■ Task description ■
The listing below should be reproduced exactly, with the pictures omitted.

####################

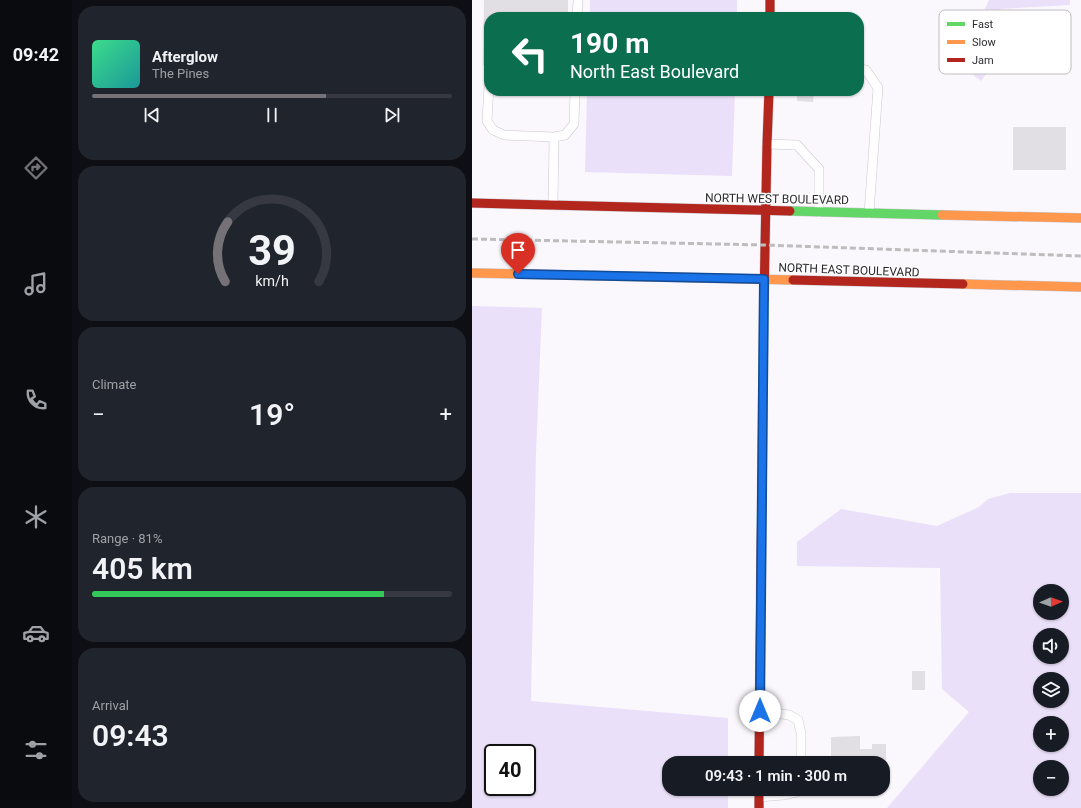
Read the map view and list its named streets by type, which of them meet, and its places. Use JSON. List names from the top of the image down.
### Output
{
  "streets": {
    "main road": ["NORTH WEST BOULEVARD", "NORTH EAST BOULEVARD"]
  },
  "legend": ["Fast", "Slow", "Jam"],
  "north": "right",
  "page": {
    "tabs": "09:42",
    "turn": ["190 m", "North East Boulevard"],
    "song": ["Afterglow", "The Pines"],
    "tile": [
      "Climate",
      ["Range · 81%", "405 km"],
      ["Arrival", "09:43"]
    ],
    "heat": ["−", "19°", "+"],
    "map_buttons": ["+", "−"],
    "limit": "40",
    "trip": "09:43 · 1 min · 300 m",
    "gauge": ["39", "km/h"]
  }
}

####################

■ Exercise result ■
Read the map view and list its named streets by type, which of them meet, and its places. Use JSON. List names from the top of the image down.
### Output
{
  "streets": {
    "main road": ["NORTH WEST BOULEVARD", "NORTH EAST BOULEVARD"]
  },
  "legend": ["Fast", "Slow", "Jam"],
  "north": "right",
  "page": {
    "tabs": "09:42",
    "turn": ["190 m", "North East Boulevard"],
    "song": ["Afterglow", "The Pines"],
    "tile": [
      "Climate",
      ["Range · 81%", "405 km"],
      ["Arrival", "09:43"]
    ],
    "heat": ["−", "19°", "+"],
    "map_buttons": ["+", "−"],
    "limit": "40",
    "trip": "09:43 · 1 min · 300 m",
    "gauge": ["39", "km/h"]
  }
}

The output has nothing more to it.